■ EXERCISE GOAL: Write out every record exactly as it appears. Skip the pictures.
╭──
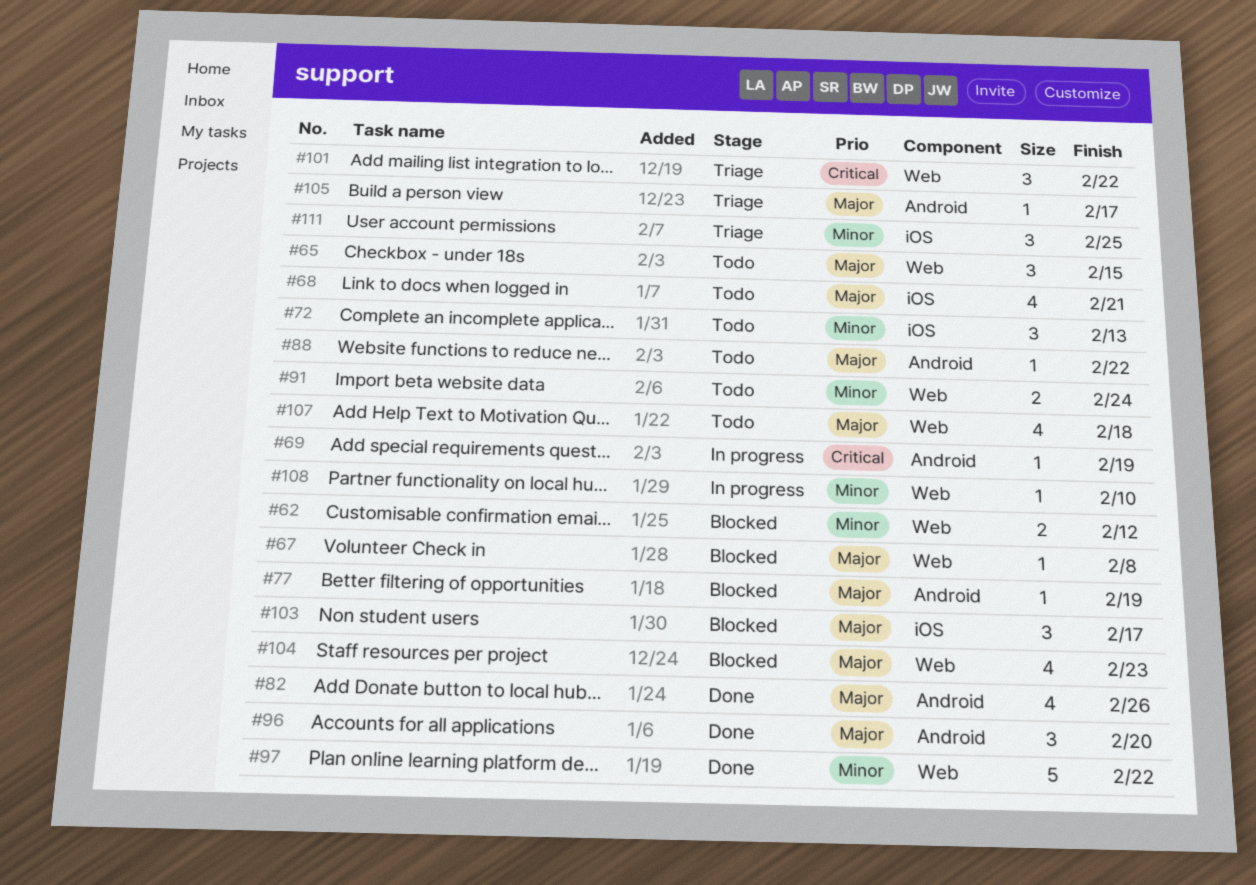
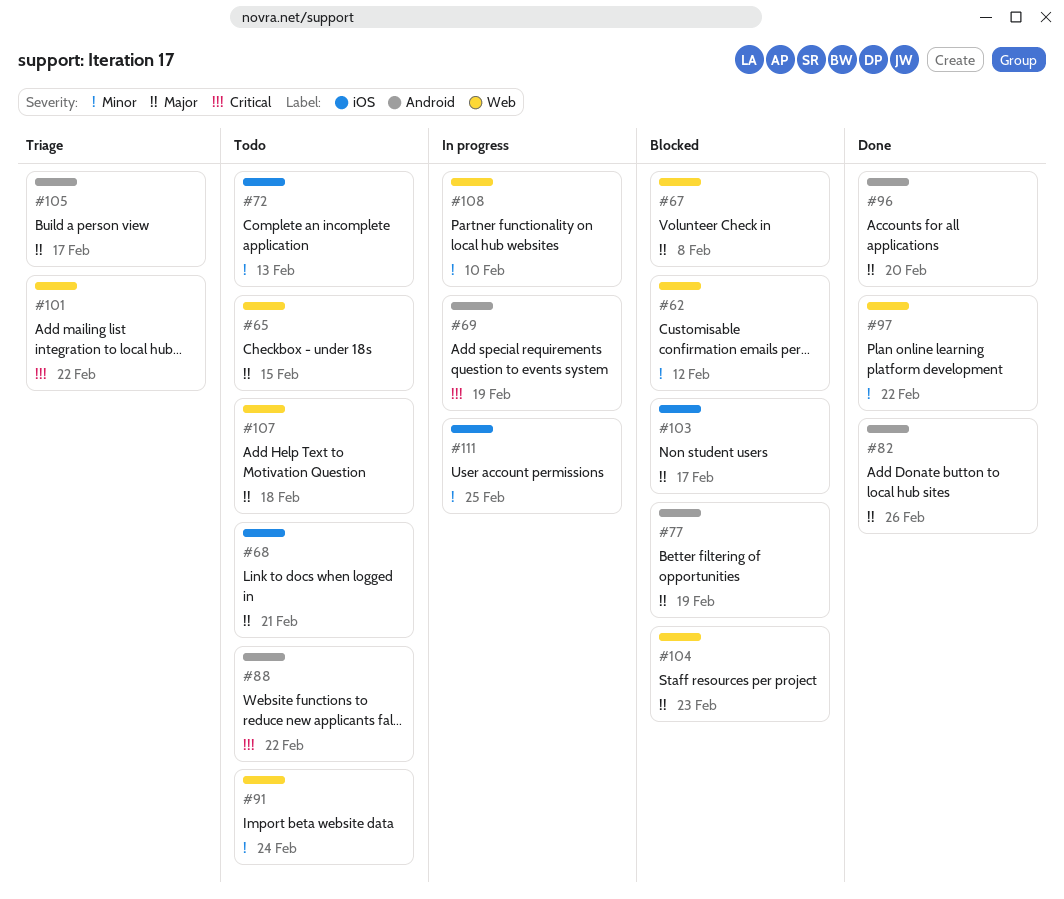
#88, priority: Major -> Critical
#111, status: Triage -> In progress

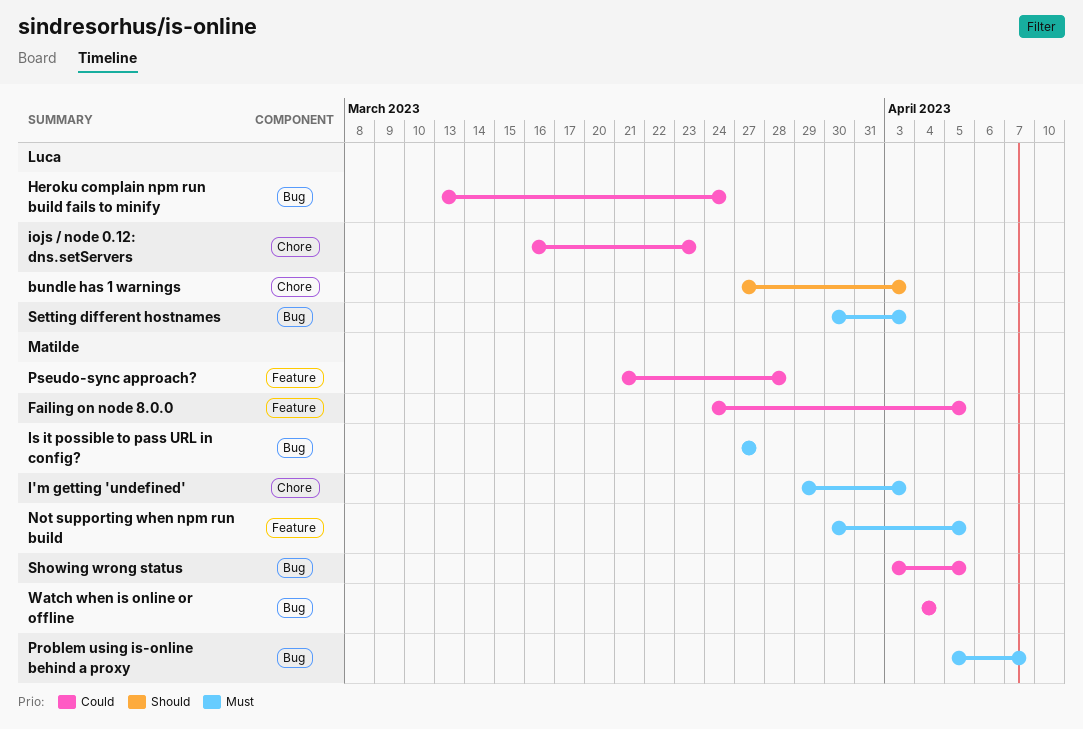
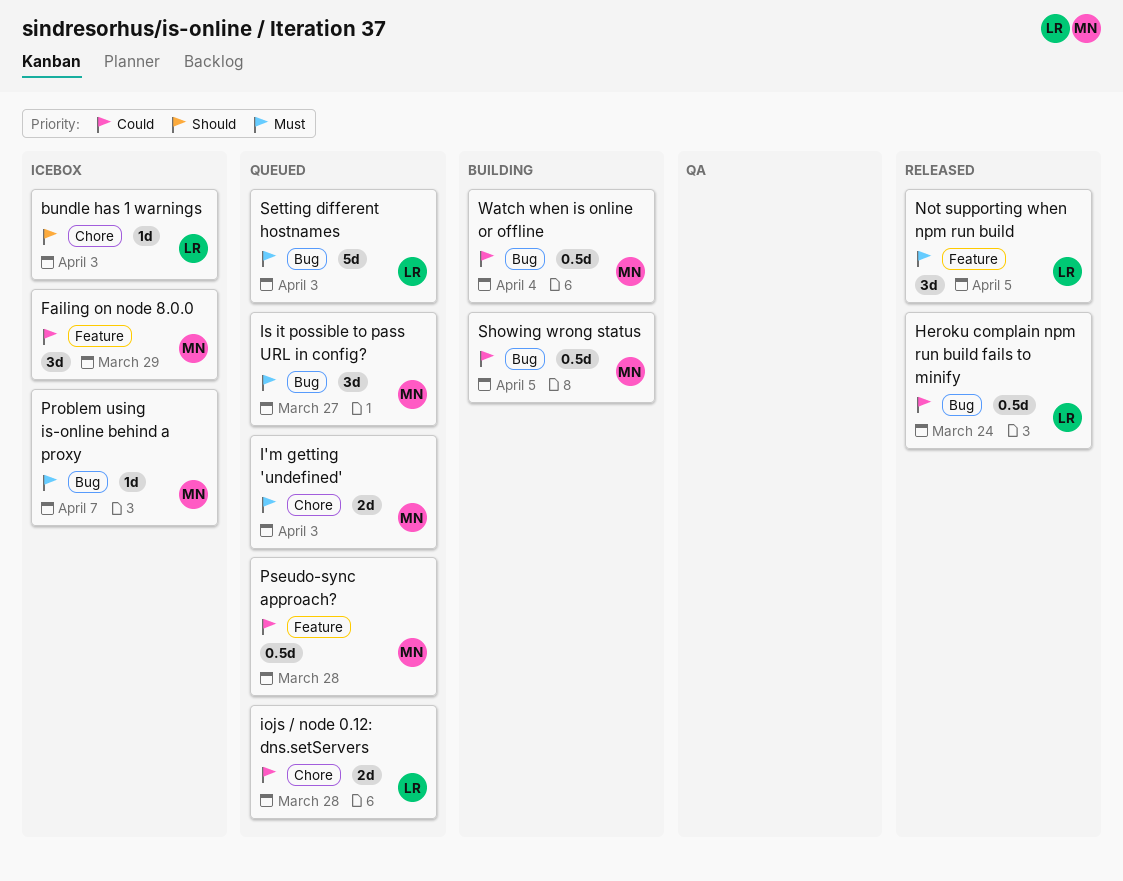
Failing on node 8.0.0, due: Apr 5 -> Mar 29
iojs / node 0.12: dns.setServers, due: Mar 23 -> Mar 28
Not supporting when npm run build, owner: Matilde -> Luca

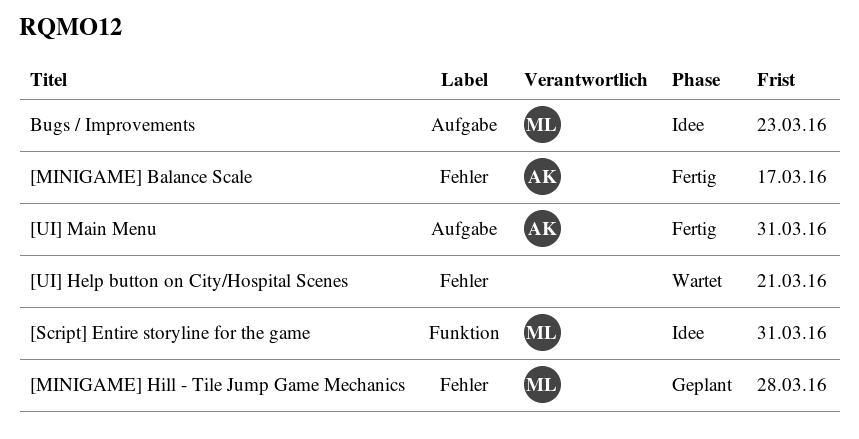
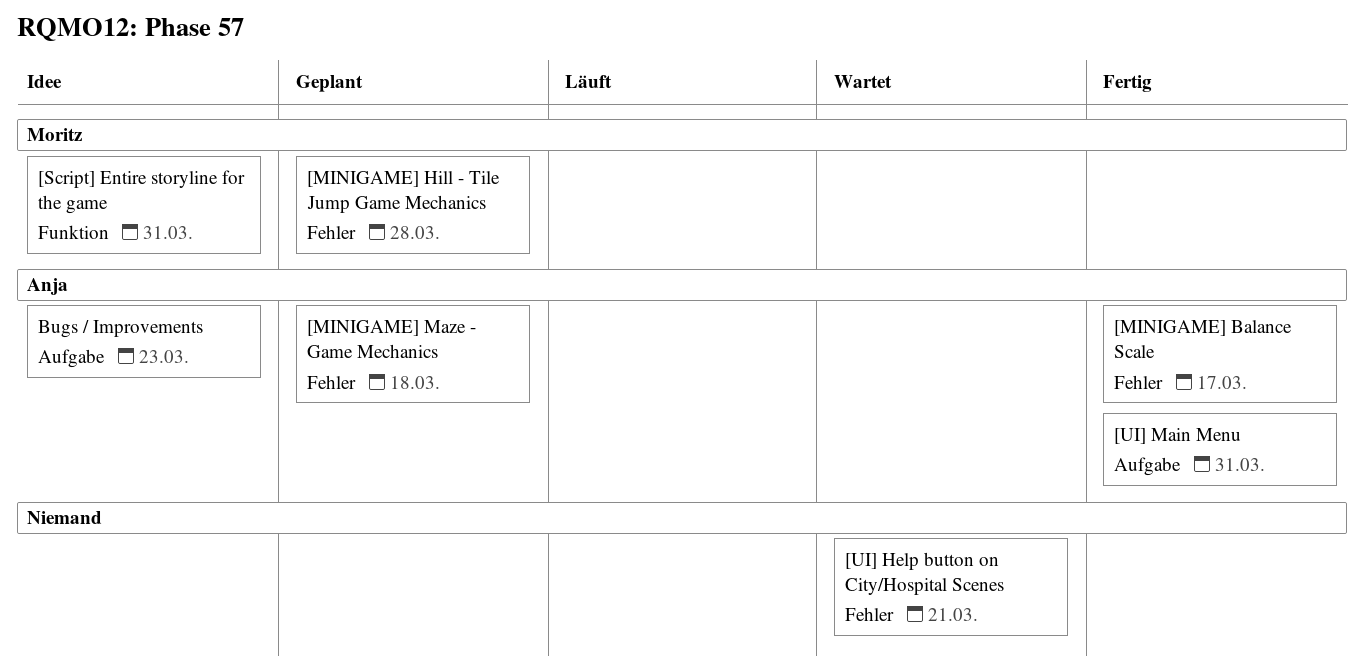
[MINIGAME] Maze - Game Mechanics: none -> present
Bugs / Improvements, owner: Moritz -> Anja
╰──
■ RESPONSE AREA:
#88, priority: Major -> Critical
#111, status: Triage -> In progress

Failing on node 8.0.0, due: Apr 5 -> Mar 29
iojs / node 0.12: dns.setServers, due: Mar 23 -> Mar 28
Not supporting when npm run build, owner: Matilde -> Luca

[MINIGAME] Maze - Game Mechanics: none -> present
Bugs / Improvements, owner: Moritz -> Anja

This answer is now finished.